Work order 1 ->
Please list every position that vett names on the transfer case shifter knob in the forum thread.
Work order 2 ->
Output the passage from the forum thread starting with "Thank you for" and going on through "tires, driveline, etc.", copied word for word.
==== Extract
# 4 low



## vett (Feb 12, 2005)

what is the difference between 4 low and 4 low lock? :


----------



## BigRedBarn (Jan 4, 2003)

I think you need to be a bit more specific about what you mean.

(Translation: BigRedBarn is once again totally confused.)

Looking forward to more info. Thanks in advance.


----------



## vett (Feb 12, 2005)

*lo loc*

I'v got a 79 GMC 3/4 ton. On my transfer case shifter the knob has lo loc, lo, n, hi, hi loc. what's the difference between lo loc and lo. and whats the diff. between hi and hi loc.


----------



## derekbroerse (Mar 6, 2004)

What this means is that you have an NP203 transfer case--a fulltime 4x4 unit.

In order for a tcase to be full-time 4wd without the binding and hopping etc. when you turn corners, a differential (much like what is in an axle) was added to allow the wheels to turn at different speeds. This is active in the 'low' and 'high' ranges.

When you shift to 'low-lock' or 'high-lock' this differential is physically locked out, therefor 50% of the power goes directly to the front and 50% goes directly to the rear, no longer allowing the smooth cornering (it will jump and hop like any other 4x4).

Now, the monkey wrench is thrown into the mix when people add a part-time conversion kit to these. This changes the shift pattern, but I don't know what it ends up being.


----------



## vett (Feb 12, 2005)

*low loc*

Thank you for the info.,very helpful!


----------



## BigRedBarn (Jan 4, 2003)

I didn't know GM made such a transfer case for 3/4 tonners. 

It sounds like an ideal sort of tracsfer case. Let's face it, we all hate it when we have to stomp on it to get out trucks to turn when they're in 4HI. We all know what that's doing to the tires, driveline, etc.

I always assume that GM (and Ford & Dodge) made only fully-coupled transfer cases (i.e., w/o any sort of differential).

Our old '75 Chevy 3/4 ton didn't have any sort of transfer case like that, that I remember. (I still can't believe the crappy mileage and tire noise that beast made.)

A transfer case with a differential must've taken up quite a bit of room. 

Even today, when you have an "All Wheel Drive" system, the transfer case really doesn't have a differential but some sort of a device that acts much like a torque converter (which deosn't do much for mileage). 

How many guys on this site would like to see a true differential in their truck's transfer case like what's being described by Vette and Derek? Less tire scrubbing, less driveline stress, etc., etc.

Can we hear a little more about this transfer case? When was it made? What size trucks was it installed into? Was it bigger and heavier than the standard transfer cases? What was this "conversion kit" and why would someone install one? And so on.


----------



## festerw (Sep 25, 2003)

BigRedBarn said:


> How many guys on this site would like to see a true differential in their truck's transfer case like what's being described by Vette and Derek? Less tire scrubbing, less driveline stress, etc., etc.


I've got one in my Dakota it's awesome, not the same selections as his but the same deal. I've got 2 HI - 4 HI Part-Time - 4 HI Full-Time - N - 4 Lo Part-Time.
========
==== Data listing
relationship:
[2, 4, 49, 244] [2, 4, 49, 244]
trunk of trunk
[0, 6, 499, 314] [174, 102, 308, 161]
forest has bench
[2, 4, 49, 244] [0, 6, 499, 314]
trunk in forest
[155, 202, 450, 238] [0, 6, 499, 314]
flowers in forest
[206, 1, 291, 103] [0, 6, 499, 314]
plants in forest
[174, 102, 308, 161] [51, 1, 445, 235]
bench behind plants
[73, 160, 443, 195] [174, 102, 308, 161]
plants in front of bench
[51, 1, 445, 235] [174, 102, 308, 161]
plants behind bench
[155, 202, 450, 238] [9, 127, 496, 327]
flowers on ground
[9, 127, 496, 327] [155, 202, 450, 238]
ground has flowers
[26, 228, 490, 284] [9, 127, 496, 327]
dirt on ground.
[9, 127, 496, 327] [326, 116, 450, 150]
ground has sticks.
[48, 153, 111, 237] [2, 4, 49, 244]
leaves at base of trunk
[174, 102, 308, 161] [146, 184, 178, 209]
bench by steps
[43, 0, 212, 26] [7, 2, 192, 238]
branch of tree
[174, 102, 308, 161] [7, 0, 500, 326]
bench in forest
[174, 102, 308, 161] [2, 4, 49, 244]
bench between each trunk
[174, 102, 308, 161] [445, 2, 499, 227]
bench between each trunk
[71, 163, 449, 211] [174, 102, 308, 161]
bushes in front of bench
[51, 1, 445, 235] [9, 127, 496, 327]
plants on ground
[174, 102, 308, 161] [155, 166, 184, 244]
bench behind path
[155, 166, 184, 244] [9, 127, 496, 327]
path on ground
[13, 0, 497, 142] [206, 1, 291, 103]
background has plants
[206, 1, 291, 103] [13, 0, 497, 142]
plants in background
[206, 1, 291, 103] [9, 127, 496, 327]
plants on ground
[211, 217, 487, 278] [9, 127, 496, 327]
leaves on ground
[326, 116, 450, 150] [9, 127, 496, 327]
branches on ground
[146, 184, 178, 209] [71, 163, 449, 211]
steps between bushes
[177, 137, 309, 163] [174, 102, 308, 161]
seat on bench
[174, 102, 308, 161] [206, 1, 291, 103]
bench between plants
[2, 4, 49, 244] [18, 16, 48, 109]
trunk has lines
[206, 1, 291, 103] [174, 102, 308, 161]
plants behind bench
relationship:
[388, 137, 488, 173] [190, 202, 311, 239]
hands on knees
========
Written answer 1 ->
- lo loc
- lo
- n
- hi
- hi loc

Written answer 2 ->
Thank you for the info.,very helpful!


----------



## BigRedBarn (Jan 4, 2003)

I didn't know GM made such a transfer case for 3/4 tonners. 

It sounds like an ideal sort of tracsfer case. Let's face it, we all hate it when we have to stomp on it to get out trucks to turn when they're in 4HI. We all know what that's doing to the tires, driveline, etc.